## [Task details]
Locate the line bearing "(86, 97) none" in the material below, then reproduce it and each following line up to and including the line bearing "[572,337,745,350] [572,356,901,370] #".

**** Material supplied

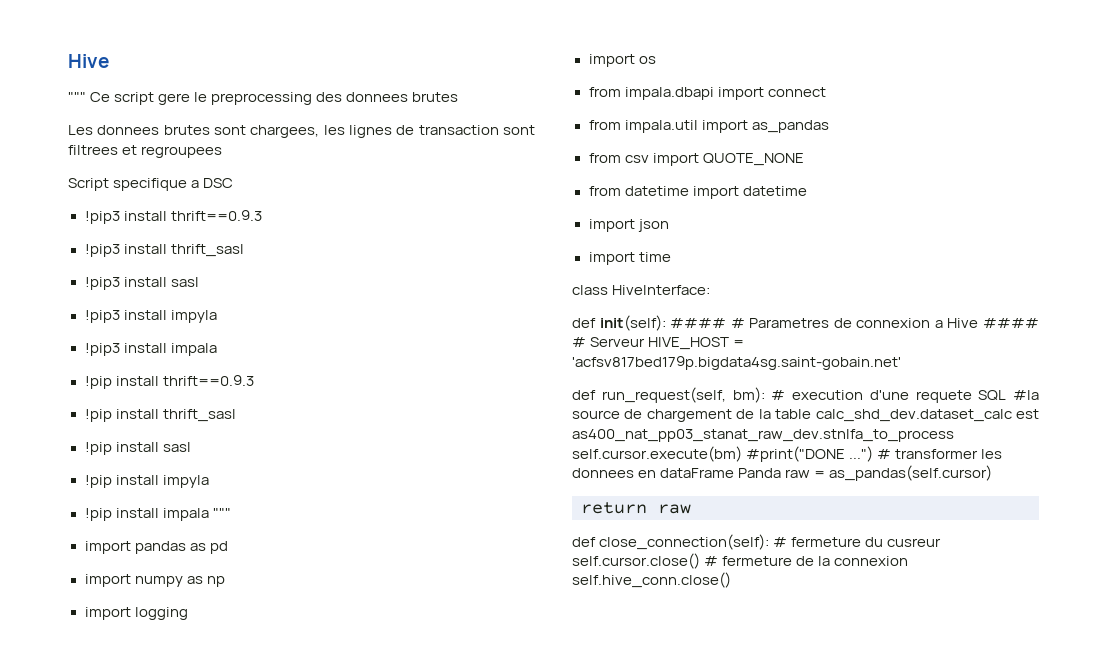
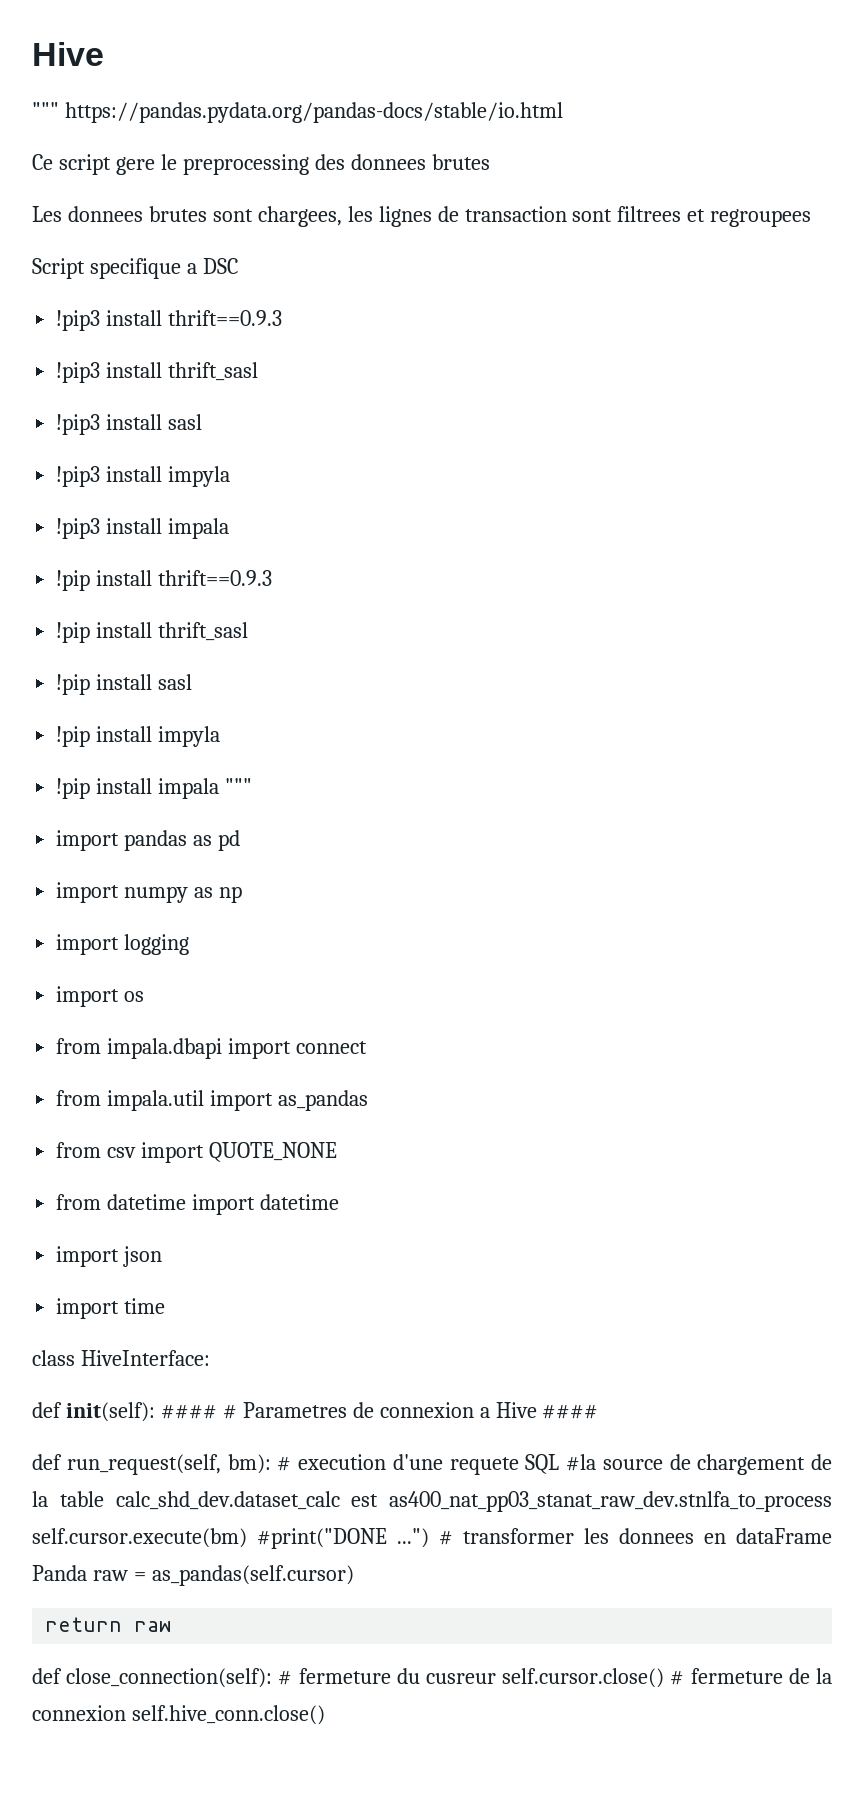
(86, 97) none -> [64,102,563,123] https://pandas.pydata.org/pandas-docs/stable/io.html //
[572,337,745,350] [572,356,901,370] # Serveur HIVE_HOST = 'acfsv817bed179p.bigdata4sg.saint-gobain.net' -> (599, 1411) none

********
**** Material supplied

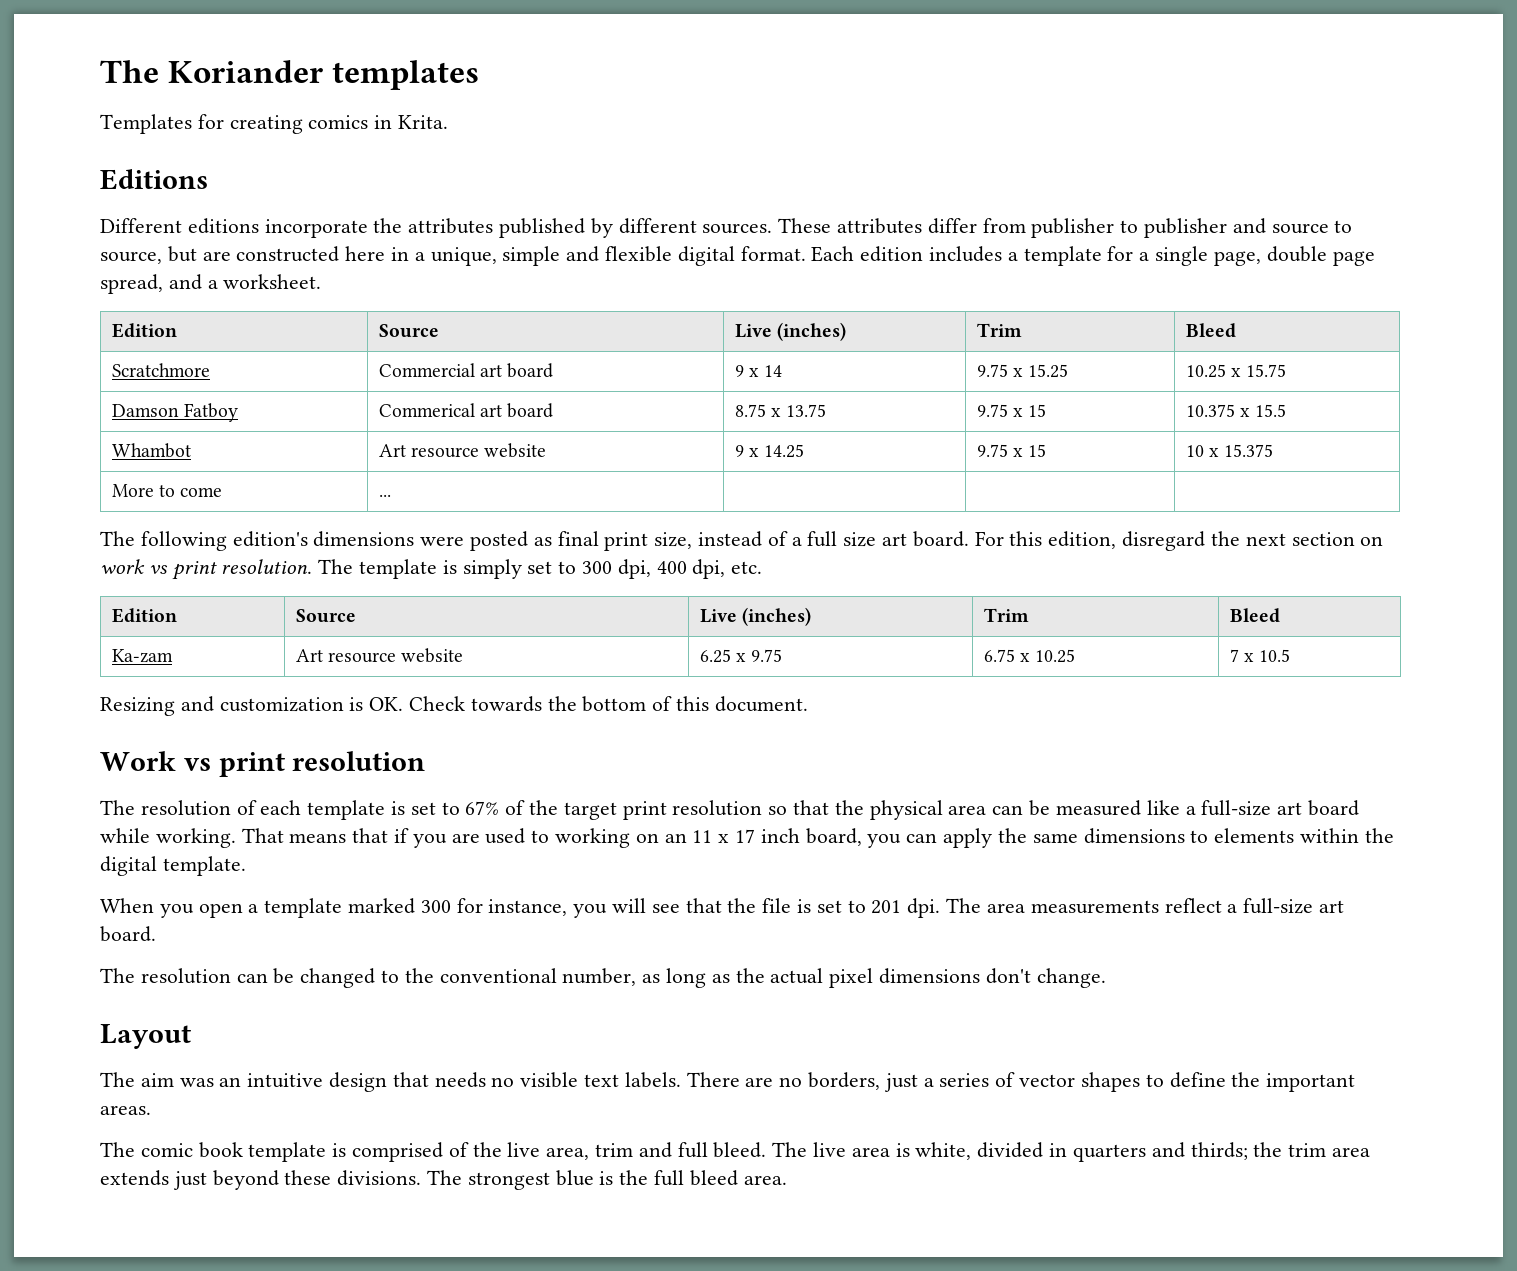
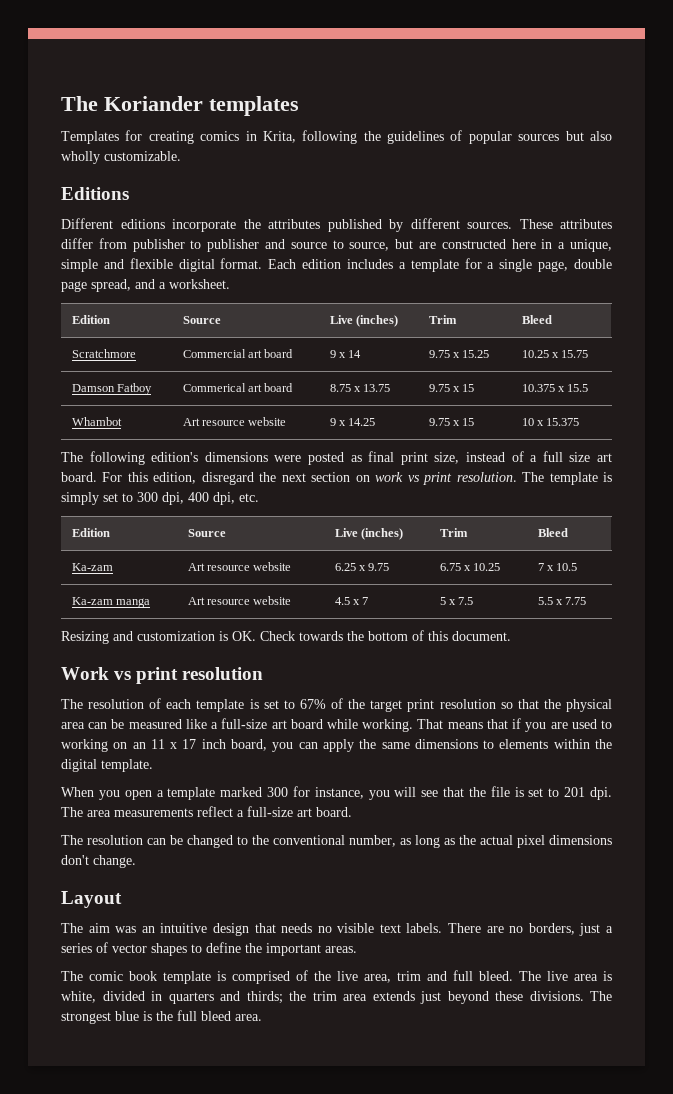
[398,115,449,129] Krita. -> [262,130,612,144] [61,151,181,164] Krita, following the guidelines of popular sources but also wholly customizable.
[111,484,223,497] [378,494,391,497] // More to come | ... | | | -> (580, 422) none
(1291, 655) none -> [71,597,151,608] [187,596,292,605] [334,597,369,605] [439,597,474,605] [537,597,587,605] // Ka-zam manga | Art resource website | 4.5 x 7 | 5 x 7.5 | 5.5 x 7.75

********

## [Exercise solution]
(86, 97) none -> [64,102,563,123] https://pandas.pydata.org/pandas-docs/stable/io.html //
[572,337,745,350] [572,356,901,370] # Serveur HIVE_HOST = 'acfsv817bed179p.bigdata4sg.saint-gobain.net' -> (599, 1411) none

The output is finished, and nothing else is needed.